Not a lot in it in my opinion. Here's a link to a couple of clips of V1. The second one is pretty good. I'm assuming it's a humbucker in the bridge position.

Let me try that again..

duh!!!!!

http://www.thegearpage.net/board/showthread.php?t=179308&highlight=crunchbox


----------



## ne1roc (Mar 4, 2006)

No link? :confused-smiley-010


----------



## chesterb (May 28, 2006)

Check out anything by Fulltone. The OCD is awesome, the Distortion Pro is nice (take the time to tweak it though) and the FullDrive is a nice overdrive


----------



## davetcan (Feb 27, 2006)

chesterb said:


> Check out anything by Fulltone. The OCD is awesome, the Distortion Pro is nice (take the time to tweak it though) and the FullDrive is a nice overdrive


The OCD is an excellent pedal.


----------



## cale0906 (Apr 15, 2006)

*Od pedals*

I have a Reverend Drivetrain ( black one ) , Tonebone , Full Drive 2, and a V-Stack CLassic.

My fave for OD is the Drivetrain and for higher gain settings my favorite is the V-Stack. (Can). Tonebone is very tweaky but good , Fulldrive is similar to Drivetrain but not as clear .

just my $.02


----------



## TheOz (Oct 19, 2006)

*davetcan*

those samples of the crunchbox on the link that you gave were amazing, i'm starting to develop a serious interest in that pedal of yours. who knows? maybe i'll take it off your hands.

by the way, can anyone tell me where to get that V-Stack pedal?
it seems to be pretty interesting, it's just a shame that there's actual samples of the pedal online :frown: 

if you guys can, post some samples of your own


----------



## Baconator (Feb 25, 2006)

TheOz said:


> *davetcan*
> 
> by the way, can anyone tell me where to get that V-Stack pedal?

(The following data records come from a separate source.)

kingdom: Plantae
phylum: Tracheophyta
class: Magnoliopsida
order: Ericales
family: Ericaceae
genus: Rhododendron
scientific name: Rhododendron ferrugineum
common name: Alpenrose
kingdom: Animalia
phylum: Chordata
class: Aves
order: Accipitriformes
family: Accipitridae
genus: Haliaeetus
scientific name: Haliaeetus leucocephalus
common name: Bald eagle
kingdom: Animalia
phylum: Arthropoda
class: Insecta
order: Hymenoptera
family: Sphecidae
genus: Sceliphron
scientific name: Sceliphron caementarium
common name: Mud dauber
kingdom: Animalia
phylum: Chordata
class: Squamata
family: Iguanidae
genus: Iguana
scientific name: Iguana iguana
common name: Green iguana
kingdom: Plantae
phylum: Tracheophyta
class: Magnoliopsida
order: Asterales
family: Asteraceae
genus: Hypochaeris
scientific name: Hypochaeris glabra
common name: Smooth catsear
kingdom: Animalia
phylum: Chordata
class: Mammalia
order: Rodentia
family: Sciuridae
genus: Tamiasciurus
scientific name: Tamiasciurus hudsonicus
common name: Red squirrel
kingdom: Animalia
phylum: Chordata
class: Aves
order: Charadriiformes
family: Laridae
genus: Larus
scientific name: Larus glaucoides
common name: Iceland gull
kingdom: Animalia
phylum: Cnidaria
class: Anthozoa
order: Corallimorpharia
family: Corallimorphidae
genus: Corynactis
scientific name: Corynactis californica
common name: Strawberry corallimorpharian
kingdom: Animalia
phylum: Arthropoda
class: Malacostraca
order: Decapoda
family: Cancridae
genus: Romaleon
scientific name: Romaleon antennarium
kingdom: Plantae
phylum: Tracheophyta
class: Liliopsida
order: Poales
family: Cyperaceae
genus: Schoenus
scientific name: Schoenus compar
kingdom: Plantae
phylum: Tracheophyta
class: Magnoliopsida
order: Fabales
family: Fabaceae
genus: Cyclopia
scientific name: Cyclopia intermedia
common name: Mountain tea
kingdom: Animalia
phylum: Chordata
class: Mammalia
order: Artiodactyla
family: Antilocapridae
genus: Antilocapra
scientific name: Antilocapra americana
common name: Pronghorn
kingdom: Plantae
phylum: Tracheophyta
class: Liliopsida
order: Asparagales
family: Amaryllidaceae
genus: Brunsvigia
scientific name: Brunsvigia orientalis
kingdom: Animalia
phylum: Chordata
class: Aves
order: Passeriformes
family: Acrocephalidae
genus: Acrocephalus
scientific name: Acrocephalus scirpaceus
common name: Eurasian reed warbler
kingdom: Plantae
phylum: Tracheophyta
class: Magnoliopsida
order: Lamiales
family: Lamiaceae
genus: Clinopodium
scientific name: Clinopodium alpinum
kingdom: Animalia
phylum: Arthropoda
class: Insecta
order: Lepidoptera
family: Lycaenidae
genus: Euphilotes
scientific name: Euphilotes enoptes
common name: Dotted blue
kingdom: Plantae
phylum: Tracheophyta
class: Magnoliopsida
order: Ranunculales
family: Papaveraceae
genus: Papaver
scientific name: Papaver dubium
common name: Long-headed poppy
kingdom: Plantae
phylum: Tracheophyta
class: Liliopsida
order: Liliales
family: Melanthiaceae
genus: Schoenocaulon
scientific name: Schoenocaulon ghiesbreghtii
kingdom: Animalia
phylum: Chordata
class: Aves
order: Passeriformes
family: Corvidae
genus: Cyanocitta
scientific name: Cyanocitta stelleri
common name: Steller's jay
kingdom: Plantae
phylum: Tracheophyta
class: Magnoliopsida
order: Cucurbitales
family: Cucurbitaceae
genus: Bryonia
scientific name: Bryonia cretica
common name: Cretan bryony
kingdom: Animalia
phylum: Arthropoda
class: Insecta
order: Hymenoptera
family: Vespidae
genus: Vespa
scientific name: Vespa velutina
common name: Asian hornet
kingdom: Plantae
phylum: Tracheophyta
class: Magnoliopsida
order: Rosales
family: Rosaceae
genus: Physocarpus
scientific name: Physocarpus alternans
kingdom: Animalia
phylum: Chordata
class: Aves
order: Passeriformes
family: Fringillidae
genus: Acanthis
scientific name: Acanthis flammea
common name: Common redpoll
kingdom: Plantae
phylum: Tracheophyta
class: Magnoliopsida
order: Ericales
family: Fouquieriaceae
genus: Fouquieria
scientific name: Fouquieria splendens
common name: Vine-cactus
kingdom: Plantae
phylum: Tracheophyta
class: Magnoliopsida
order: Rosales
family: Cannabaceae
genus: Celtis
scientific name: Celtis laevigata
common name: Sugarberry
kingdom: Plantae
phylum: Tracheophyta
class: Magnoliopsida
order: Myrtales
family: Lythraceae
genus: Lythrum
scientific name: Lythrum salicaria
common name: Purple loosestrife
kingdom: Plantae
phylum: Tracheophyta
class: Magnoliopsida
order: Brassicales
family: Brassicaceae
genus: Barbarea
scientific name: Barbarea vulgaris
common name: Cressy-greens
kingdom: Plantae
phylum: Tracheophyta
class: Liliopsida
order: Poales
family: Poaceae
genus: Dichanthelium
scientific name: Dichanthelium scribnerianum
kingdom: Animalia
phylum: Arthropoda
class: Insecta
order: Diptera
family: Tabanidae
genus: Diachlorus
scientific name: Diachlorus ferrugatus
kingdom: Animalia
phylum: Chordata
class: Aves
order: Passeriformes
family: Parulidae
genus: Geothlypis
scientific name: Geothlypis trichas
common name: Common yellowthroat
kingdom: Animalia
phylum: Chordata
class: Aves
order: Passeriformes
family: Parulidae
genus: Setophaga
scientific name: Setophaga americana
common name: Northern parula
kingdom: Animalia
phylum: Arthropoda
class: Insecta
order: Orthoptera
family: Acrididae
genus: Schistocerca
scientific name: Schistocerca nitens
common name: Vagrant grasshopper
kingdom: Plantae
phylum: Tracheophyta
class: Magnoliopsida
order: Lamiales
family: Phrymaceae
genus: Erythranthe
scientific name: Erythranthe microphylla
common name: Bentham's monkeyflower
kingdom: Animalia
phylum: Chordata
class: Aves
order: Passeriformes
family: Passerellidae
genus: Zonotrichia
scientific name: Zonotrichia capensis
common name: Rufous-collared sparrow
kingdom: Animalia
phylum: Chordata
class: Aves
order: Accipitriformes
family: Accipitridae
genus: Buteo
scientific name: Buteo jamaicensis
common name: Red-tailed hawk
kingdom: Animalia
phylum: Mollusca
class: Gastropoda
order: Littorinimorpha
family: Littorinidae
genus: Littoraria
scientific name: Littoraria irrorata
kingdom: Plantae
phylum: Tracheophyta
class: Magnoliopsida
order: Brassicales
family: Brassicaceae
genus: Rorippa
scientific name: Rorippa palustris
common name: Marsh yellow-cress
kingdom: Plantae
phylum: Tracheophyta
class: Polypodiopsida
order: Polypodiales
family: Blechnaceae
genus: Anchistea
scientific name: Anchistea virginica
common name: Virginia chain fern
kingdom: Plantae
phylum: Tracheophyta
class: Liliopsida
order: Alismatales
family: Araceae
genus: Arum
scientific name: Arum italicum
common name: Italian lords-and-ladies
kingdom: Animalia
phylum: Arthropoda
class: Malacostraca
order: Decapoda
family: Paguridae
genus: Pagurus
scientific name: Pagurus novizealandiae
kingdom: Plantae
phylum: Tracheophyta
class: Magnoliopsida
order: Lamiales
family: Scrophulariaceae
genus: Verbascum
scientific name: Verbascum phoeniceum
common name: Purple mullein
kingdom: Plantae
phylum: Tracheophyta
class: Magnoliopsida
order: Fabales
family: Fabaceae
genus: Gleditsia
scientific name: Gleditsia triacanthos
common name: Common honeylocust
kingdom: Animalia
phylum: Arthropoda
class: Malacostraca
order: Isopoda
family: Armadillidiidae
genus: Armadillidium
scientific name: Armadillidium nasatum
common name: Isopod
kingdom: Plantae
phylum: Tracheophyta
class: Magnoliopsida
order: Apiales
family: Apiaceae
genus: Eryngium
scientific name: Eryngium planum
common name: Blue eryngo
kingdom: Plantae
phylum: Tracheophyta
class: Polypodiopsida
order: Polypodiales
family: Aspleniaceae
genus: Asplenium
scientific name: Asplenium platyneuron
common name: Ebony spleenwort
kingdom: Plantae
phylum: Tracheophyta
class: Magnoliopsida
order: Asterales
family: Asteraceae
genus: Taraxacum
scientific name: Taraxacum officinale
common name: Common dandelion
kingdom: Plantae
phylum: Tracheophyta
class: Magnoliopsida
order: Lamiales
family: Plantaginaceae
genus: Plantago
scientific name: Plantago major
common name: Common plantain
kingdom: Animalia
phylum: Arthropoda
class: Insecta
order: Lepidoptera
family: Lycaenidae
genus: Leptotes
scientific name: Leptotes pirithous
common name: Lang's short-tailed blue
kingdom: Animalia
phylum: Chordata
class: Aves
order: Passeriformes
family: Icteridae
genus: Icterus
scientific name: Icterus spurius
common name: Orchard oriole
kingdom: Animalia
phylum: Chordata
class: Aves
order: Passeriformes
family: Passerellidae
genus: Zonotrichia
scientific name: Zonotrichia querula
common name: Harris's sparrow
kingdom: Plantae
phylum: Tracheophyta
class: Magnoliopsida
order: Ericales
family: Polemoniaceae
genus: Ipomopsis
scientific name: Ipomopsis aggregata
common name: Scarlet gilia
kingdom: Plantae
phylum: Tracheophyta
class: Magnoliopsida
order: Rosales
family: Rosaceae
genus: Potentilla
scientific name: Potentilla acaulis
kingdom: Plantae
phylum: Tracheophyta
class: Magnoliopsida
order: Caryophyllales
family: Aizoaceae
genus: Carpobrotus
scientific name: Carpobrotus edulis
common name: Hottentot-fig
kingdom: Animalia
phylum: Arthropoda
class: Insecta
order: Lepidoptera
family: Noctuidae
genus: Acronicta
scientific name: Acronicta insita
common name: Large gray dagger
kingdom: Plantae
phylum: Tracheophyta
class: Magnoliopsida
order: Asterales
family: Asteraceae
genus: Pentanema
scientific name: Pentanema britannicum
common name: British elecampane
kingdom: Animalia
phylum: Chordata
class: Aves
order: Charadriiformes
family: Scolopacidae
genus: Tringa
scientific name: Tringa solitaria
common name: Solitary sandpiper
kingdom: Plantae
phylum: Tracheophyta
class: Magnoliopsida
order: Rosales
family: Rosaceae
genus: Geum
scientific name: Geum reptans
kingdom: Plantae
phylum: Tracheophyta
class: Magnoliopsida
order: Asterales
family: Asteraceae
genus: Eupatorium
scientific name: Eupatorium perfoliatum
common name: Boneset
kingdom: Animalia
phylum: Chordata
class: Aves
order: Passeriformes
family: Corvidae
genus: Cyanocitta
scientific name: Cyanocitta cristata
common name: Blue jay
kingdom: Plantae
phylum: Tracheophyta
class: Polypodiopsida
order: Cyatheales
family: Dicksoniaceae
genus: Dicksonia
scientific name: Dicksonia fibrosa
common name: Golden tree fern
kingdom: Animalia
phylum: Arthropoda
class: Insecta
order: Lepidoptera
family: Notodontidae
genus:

http://www.axeandyoushallreceive.com/biglist.htm

As I said earlier, you should talk to Scott there - he's a great guy and knows his distortion.


----------



## TheOz (Oct 19, 2006)

*Baconator*

i'm going to do that right now!
if he knows that much about effects, then he's the right person to talk to!

thanks!


----------